Methods: Arthritis prone male normal (intact) and castrated DBA/1J mice (n=8/group x 2 experiments) received intranasal inhalation of lipopolysaccharide (LPS, 100 ng) daily for 5 weeks and CIA induction (collagen adjuvant injections on day 1 and day 21). At week 5, arthritis inflammatory scores, bronchoalveolar lavage fluid (BALF), lung tissues, and serum were collected for quantification of cellular influx, inflammatory/pro-fibrotic mediators, lung autoantigens, and autoantibody responses. Group differences were compared using Mann Whitney test.
Results: Serum testosterone levels were increased in intact (10.2±2.3 ng/ml) vs. castrated (0.1±0.03) mice. At week 5, castrated mice had increased arthritis scores (mean±SEM) (1.8±0.4 vs. 0.8±0.1, p=0.03) and murine serum acute phase reactant pentraxin-2 levels (μg/ml; 233±105 vs. 52±4, p=0.02) vs. intact mice. However, CIA+LPS-induced BALF cell influx, lung tissue infiltrates (by flow cytometry), and lung homogenate levels of pro-inflammatory fibrotic markers including C5a, IL-33, and matrix metalloproteinases (MMPs) were reduced in castrated mice (Tables 1 and 2). Correspondingly, CIA+LPS-induced lung histopathology and expression of lung autoantigens including malondialdehyde acetaldehyde (MAA)- and citrulline (CIT)-modified lung proteins, and vimentin were reduced in castrated animals (Figure 1). There were no differences serum anti-MAA or ACPA levels between groups of mice induced with CIA + LPS.

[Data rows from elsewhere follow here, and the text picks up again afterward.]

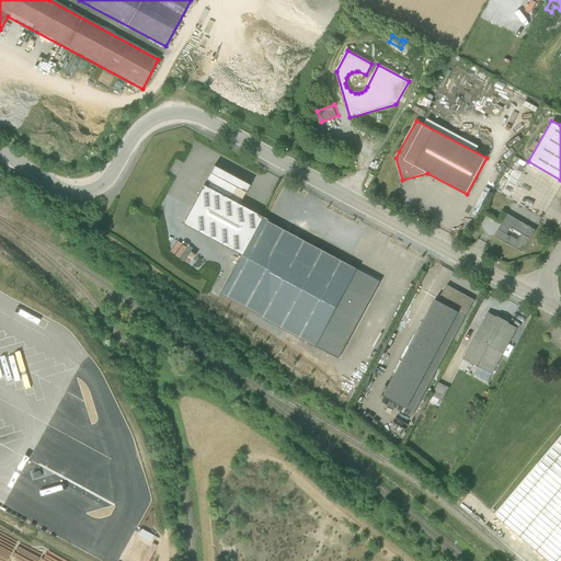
[(240,255),(261,218),(238,205),(248,185),(214,165),(205,180),(209,182),(206,187),(202,185),(181,224),(240,255)]
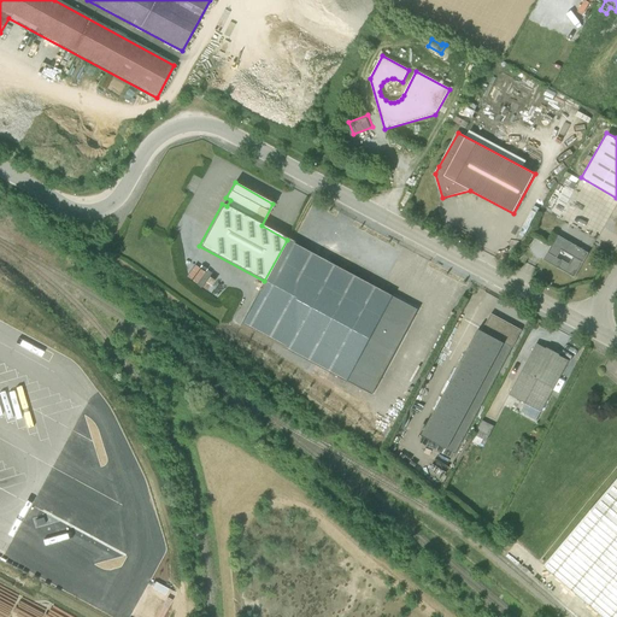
[(588,253),(558,235),(544,259),(575,278),(588,253)]
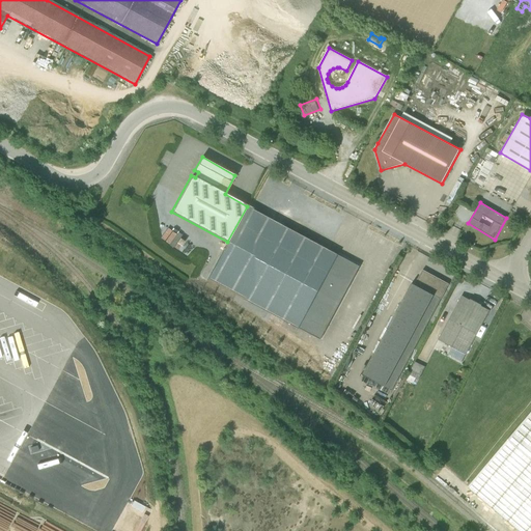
[(247,206),(227,242),(207,279),(320,338),(360,267),(247,206)]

Conclusion: CIA+LPS modeling in male mice profoundly induces influx of inflammatory cellular infiltrates, release of pro-inflammatory fibrotic mediators, and expression of lung autoantigens, all of which were strikingly reduced in castrated mice. This implies that testosterone is a major contributor to the lung inflammatory response to CIA+LPS co-exposure. In contrast, CIA+LPS-induced serum autoantibody responses were not dependent upon testosterone, and furthermore, arthritis and systemic inflammation were enhanced in the castrated mice. These observations demonstrate a compartmentalized effect of testosterone in this combined model and could serve to explain the epidemiologic and phenotypic differences in men and women with RA lung disease.
Disclosures: E. Ramler, None; T. Mikuls, Gilead Sciences, Bristol-Myers Squibb, Horizon, Sanofi, Pfizer Inc; G. Thiele, None; A. Nelson, None; M. Duryee, None; R. Gaurav, None; T. Wyatt, None; A. Schwabb, None; c. hunter, None; B. England, Boehringer-Ingelheim; J. Poole, AstraZeneca.